*Stored data:*
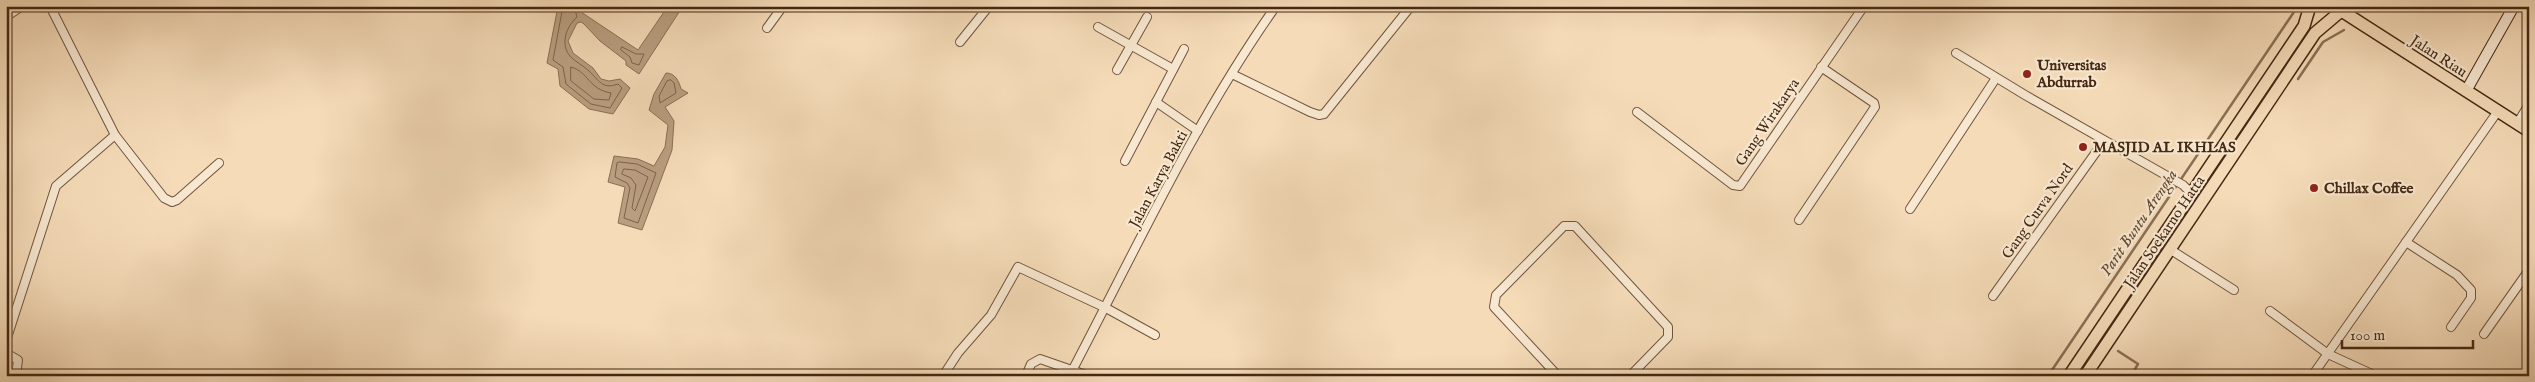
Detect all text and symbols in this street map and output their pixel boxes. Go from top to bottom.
street label: Jalan Riau [2405,30,2471,82]
place label: Universitas Abdurrab [2036,56,2107,92]
marker: Universitas Abdurrab [2021,68,2033,80]
street label: Gang Wirakarya [1731,74,1804,170]
street label: Jalan Karya Bakti [1124,127,1192,233]
place label: MASJID AL IKHLAS [2093,138,2236,157]
marker: MASJID AL IKHLAS [2077,141,2089,153]
street label: Gang Curva Nord [1997,159,2078,263]
water label: Parit Buntu Arengka [2097,166,2183,280]
street label: Jalan Soekarno Hatta [2118,172,2210,294]
place label: Chillax Coffee [2324,179,2414,198]
marker: Chillax Coffee [2308,182,2320,194]
scale bar [2342,317,2474,349]
text: 100 m [2350,326,2386,345]

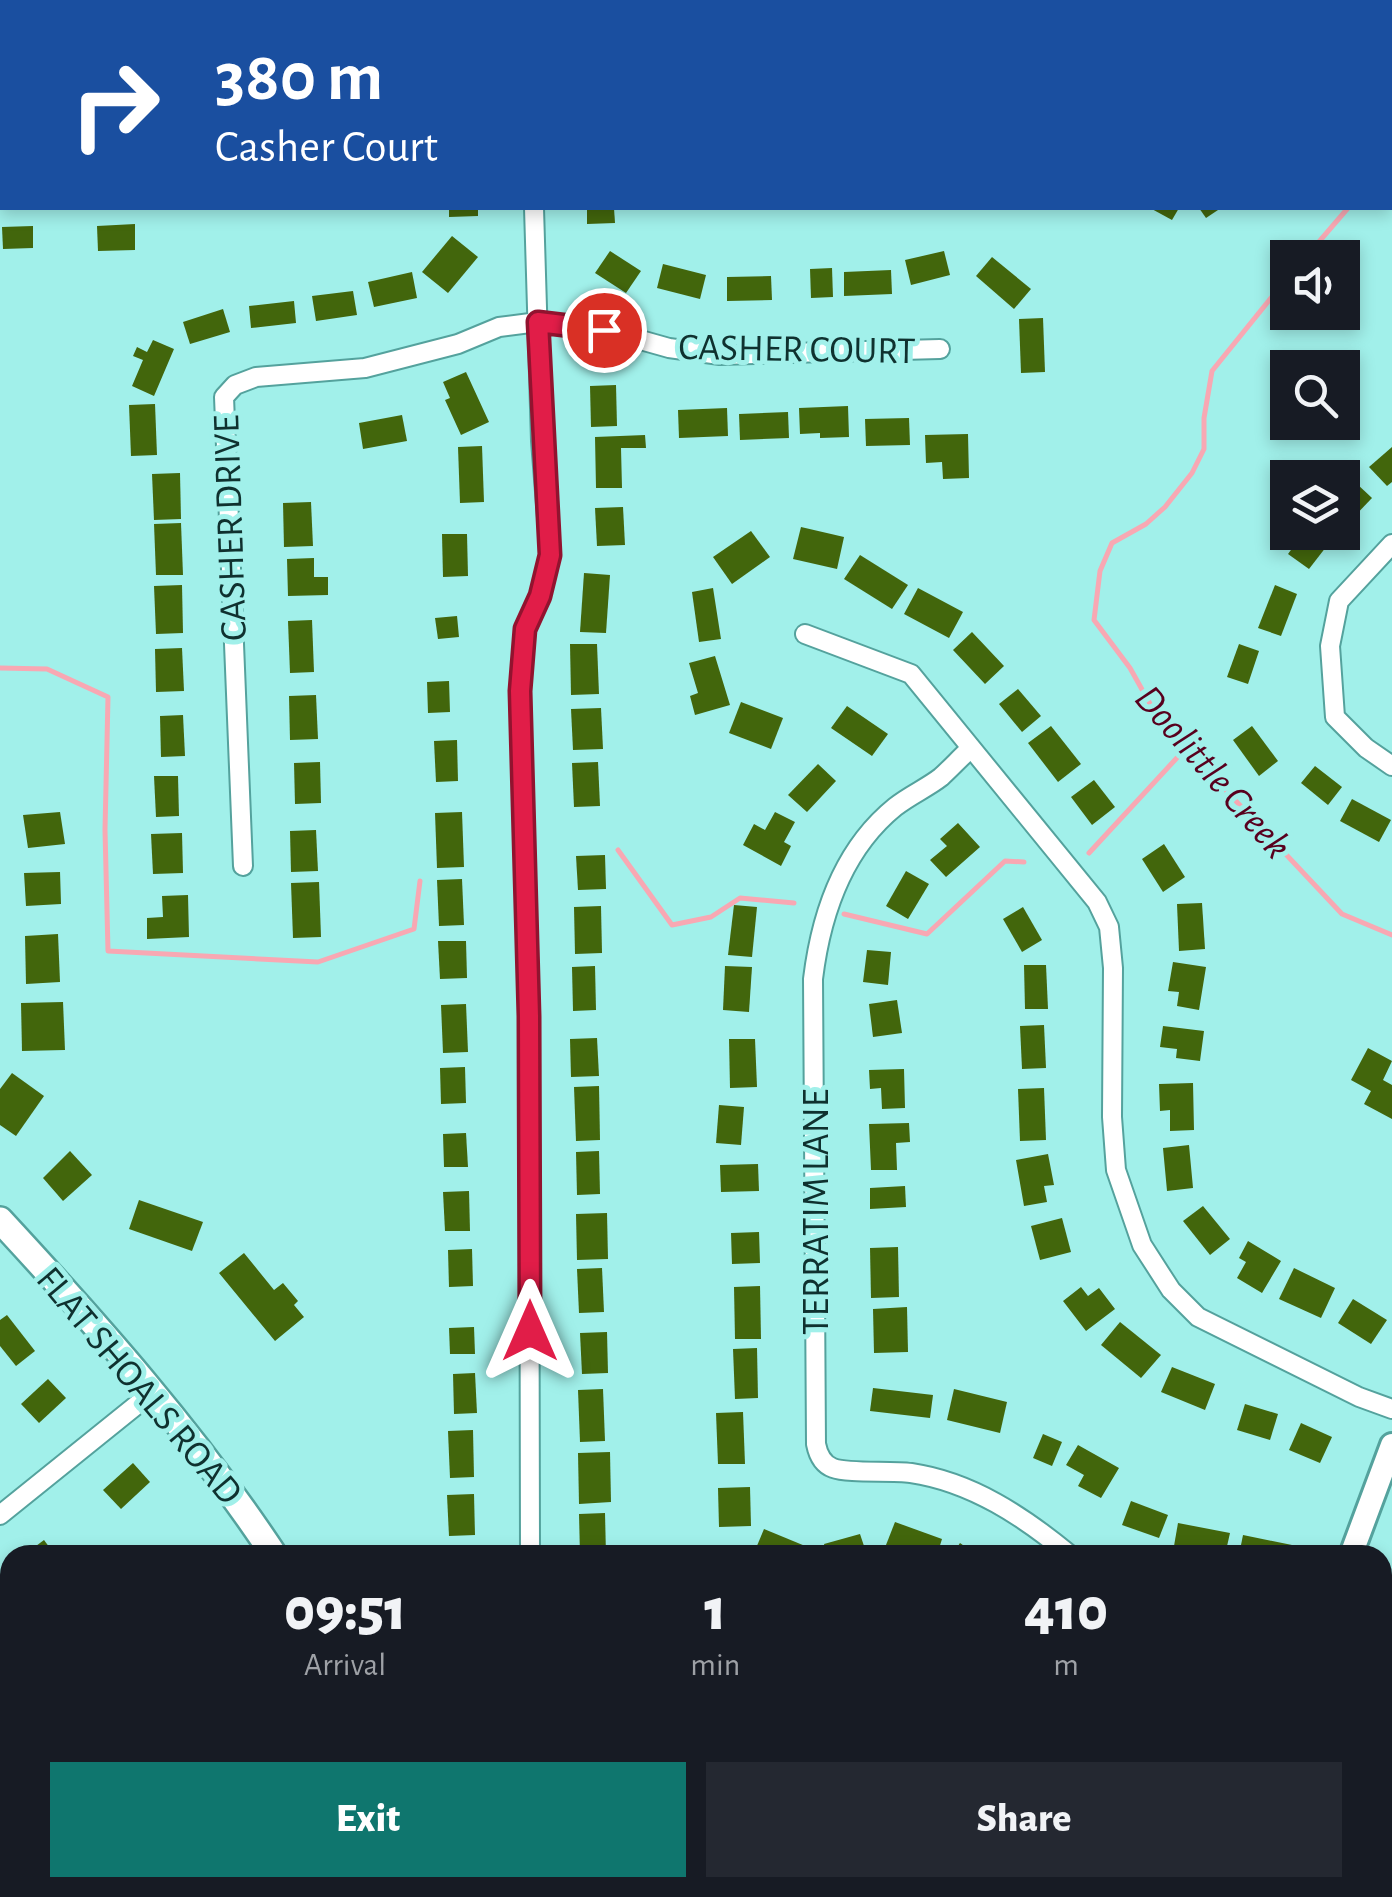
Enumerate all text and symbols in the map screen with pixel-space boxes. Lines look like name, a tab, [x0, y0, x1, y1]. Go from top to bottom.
icon: right	[50, 40, 180, 170]
text: 380 m	[215, 43, 383, 113]
text: Casher Court	[215, 125, 438, 170]
map controls	[1270, 240, 1360, 550]
button: sound	[1270, 240, 1360, 330]
pin	[562, 288, 647, 373]
icon: arrive	[577, 303, 632, 358]
street label: CASHER COURT	[678, 329, 916, 371]
button: search	[1270, 350, 1360, 440]
street label: CASHER DRIVE	[208, 414, 254, 642]
button: layers	[1270, 460, 1360, 550]
water label: Doolittle Creek	[1127, 678, 1298, 866]
street label: TERRATIM LANE	[798, 1089, 836, 1335]
street label: FLAT SHOALS ROAD	[29, 1260, 248, 1512]
position arrow	[478, 1279, 582, 1383]
text: 09:51	[284, 1581, 406, 1641]
text: 1	[704, 1581, 726, 1641]
text: 410	[1024, 1581, 1108, 1641]
text: Arrival	[304, 1649, 386, 1681]
text: min	[690, 1649, 740, 1681]
text: m	[1053, 1649, 1079, 1681]
button: Exit	[50, 1762, 686, 1877]
button: Share	[706, 1762, 1342, 1877]

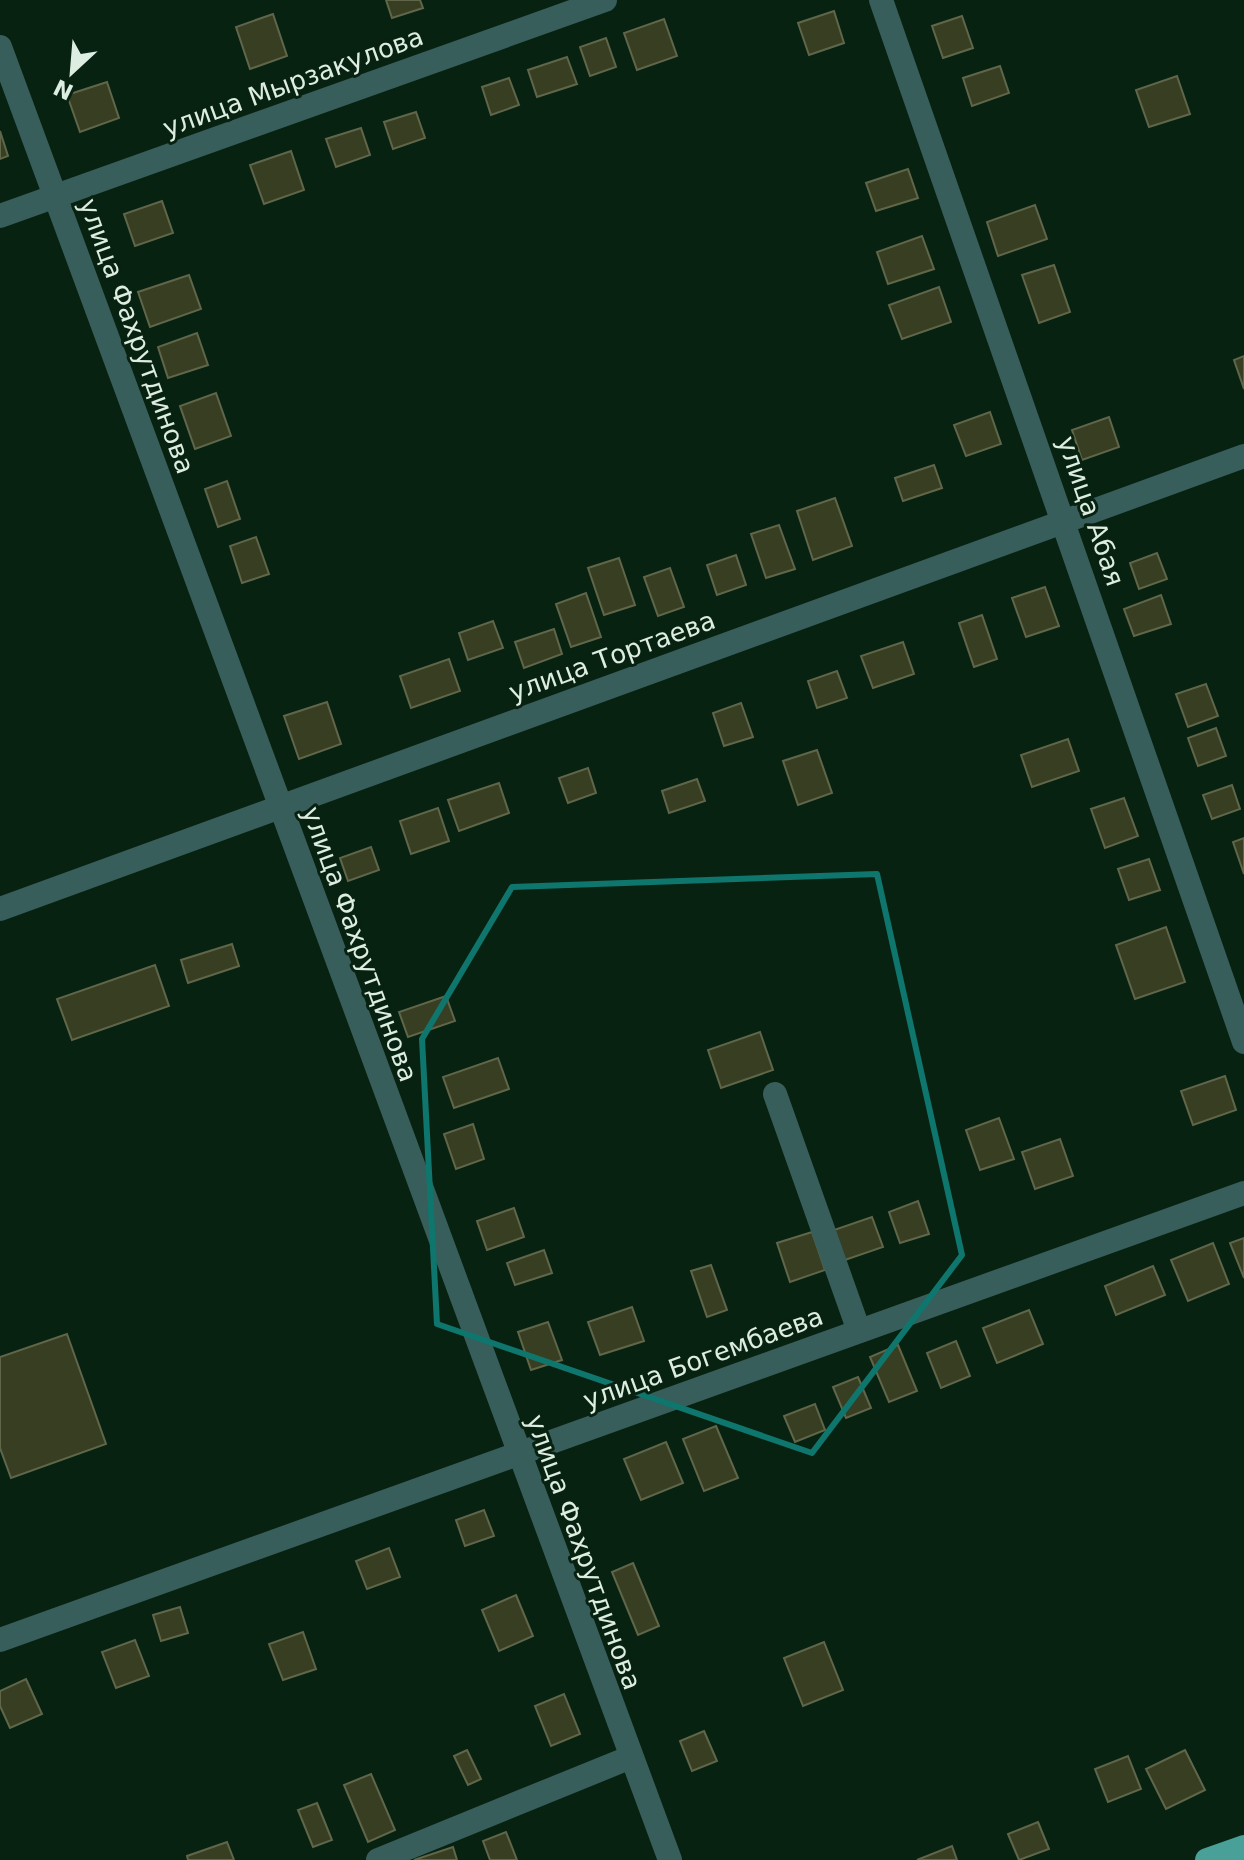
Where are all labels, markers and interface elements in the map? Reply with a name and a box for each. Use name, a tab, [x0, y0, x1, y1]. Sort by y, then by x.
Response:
street label: улица Мырзакулова	[159, 21, 427, 143]
north arrow	[32, 32, 112, 112]
text: N	[50, 74, 77, 105]
street label: улица Фахрутдинова	[73, 194, 201, 478]
street label: улица Абая	[1051, 432, 1131, 590]
street label: улица Тортаева	[505, 605, 719, 707]
street label: улица Фахрутдинова	[296, 802, 424, 1086]
street label: улица Богембаева	[579, 1301, 827, 1415]
street label: улица Фахрутдинова	[520, 1410, 648, 1694]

*WORK REQUEST:* Could every entry above be printed again exactly, images excluded?

*ANSWER FOR THIS EXERCISE:*
Detect all text and symbols in this street map and output their pixel boxes. Go from top to bottom.
street label: Jalan Riau [2405,30,2471,82]
place label: Universitas Abdurrab [2036,56,2107,92]
marker: Universitas Abdurrab [2021,68,2033,80]
street label: Gang Wirakarya [1731,74,1804,170]
street label: Jalan Karya Bakti [1124,127,1192,233]
place label: MASJID AL IKHLAS [2093,138,2236,157]
marker: MASJID AL IKHLAS [2077,141,2089,153]
street label: Gang Curva Nord [1997,159,2078,263]
water label: Parit Buntu Arengka [2097,166,2183,280]
street label: Jalan Soekarno Hatta [2118,172,2210,294]
place label: Chillax Coffee [2324,179,2414,198]
marker: Chillax Coffee [2308,182,2320,194]
scale bar [2342,317,2474,349]
text: 100 m [2350,326,2386,345]

Enumerate all text and symbols in the map screen with pixel-space boxes. Lines look like name, a tab, [x0, y0, x1, y1]. Go from top to bottom.
icon: right	[50, 40, 180, 170]
text: 380 m	[215, 43, 383, 113]
text: Casher Court	[215, 125, 438, 170]
map controls	[1270, 240, 1360, 550]
button: sound	[1270, 240, 1360, 330]
pin	[562, 288, 647, 373]
icon: arrive	[577, 303, 632, 358]
street label: CASHER COURT	[678, 329, 916, 371]
button: search	[1270, 350, 1360, 440]
street label: CASHER DRIVE	[208, 414, 254, 642]
button: layers	[1270, 460, 1360, 550]
water label: Doolittle Creek	[1127, 678, 1298, 866]
street label: TERRATIM LANE	[798, 1089, 836, 1335]
street label: FLAT SHOALS ROAD	[29, 1260, 248, 1512]
position arrow	[478, 1279, 582, 1383]
text: 09:51	[284, 1581, 406, 1641]
text: 1	[704, 1581, 726, 1641]
text: 410	[1024, 1581, 1108, 1641]
text: Arrival	[304, 1649, 386, 1681]
text: min	[690, 1649, 740, 1681]
text: m	[1053, 1649, 1079, 1681]
button: Exit	[50, 1762, 686, 1877]
button: Share	[706, 1762, 1342, 1877]

Where are all labels, markers and interface elements in the map? Reply with a name and a box for each. Use name, a tab, [x0, y0, x1, y1]. Sort by y, then by x.
Response:
street label: улица Мырзакулова	[159, 21, 427, 143]
north arrow	[32, 32, 112, 112]
text: N	[50, 74, 77, 105]
street label: улица Фахрутдинова	[73, 194, 201, 478]
street label: улица Абая	[1051, 432, 1131, 590]
street label: улица Тортаева	[505, 605, 719, 707]
street label: улица Фахрутдинова	[296, 802, 424, 1086]
street label: улица Богембаева	[579, 1301, 827, 1415]
street label: улица Фахрутдинова	[520, 1410, 648, 1694]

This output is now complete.